Got it. And without disclosing too much, could you give us some color on these contracts (inaudible) anticipated testing volume, the size of the institution, et cetera?

Yes, so we're not going to give estimates on testing volume or pricing. Over time, as revenue ramps up, our expectation would be later this year we'll start providing some revenue per customer as opposed to getting into specifics on pricing. And there's a whole bunch of good reasons in terms of contracting, et cetera, that you don't want to disclose that level of information.

In terms of the hospitals themselves, as we had mentioned, we're targeting the top 450 hospitals in the US. And you know these initial accounts are coming right from those top 450 accounts.

Got it. And just a last question. What kind of conversations for new third party collaborations are in the pipeline?

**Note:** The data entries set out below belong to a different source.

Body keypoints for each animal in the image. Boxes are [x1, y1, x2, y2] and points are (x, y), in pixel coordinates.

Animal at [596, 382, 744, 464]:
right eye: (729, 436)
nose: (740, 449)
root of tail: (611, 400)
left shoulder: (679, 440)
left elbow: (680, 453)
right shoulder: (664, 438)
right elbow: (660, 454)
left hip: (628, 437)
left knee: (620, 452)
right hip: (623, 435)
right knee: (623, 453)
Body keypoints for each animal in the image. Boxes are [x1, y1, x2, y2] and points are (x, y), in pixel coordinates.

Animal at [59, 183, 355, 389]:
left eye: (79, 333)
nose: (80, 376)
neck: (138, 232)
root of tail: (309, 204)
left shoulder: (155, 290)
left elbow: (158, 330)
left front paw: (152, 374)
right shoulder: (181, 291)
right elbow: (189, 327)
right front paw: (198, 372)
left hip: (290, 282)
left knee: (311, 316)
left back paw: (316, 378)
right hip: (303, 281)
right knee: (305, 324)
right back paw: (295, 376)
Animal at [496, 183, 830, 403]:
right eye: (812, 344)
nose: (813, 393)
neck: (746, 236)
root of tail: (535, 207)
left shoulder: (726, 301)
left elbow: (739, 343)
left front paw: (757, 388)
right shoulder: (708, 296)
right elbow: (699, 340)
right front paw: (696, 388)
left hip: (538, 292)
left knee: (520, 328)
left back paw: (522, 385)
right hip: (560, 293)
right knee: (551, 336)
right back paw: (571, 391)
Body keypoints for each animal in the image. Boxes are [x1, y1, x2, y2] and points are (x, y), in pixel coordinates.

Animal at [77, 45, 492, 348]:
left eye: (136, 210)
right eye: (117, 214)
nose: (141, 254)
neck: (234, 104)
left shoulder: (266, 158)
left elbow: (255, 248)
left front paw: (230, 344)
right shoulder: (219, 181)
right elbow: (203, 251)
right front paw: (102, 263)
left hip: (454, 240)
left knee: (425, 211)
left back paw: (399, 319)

Yes, there's a fair number of conversations going on with the pipeline. And, you know, you'll note, as you look at our P&L, there was some revenue this quarter, what we call research revenue. Some of that was related to the work we're doing with Canon on Lyme disease. Some of it is early research work we're doing with other potential collaborators and partners. And so you know as those research opportunities, as they expand and turn into something significant, we'd report on that. You know for the moment we'd rather not get into the details of some of the work we're doing with third parties.

Great. Thank you very much.

You bet. Thank you.

There are no further questions at this time. I'd like to turn the floor back over to John McDonough for closing comments.

Well thank you all for dialing in today. We're very excited about closing our first contracts, reporting on that today. I'd like to thank the whole T2 team who's been working for many, many years to get those first contracts closed. And we look forward to reporting back with further progress in the coming months and quarter.

Thank you. Ladies and gentlemen, this concludes today's conference. You may disconnect your lines at this time. Thank you all for your participation.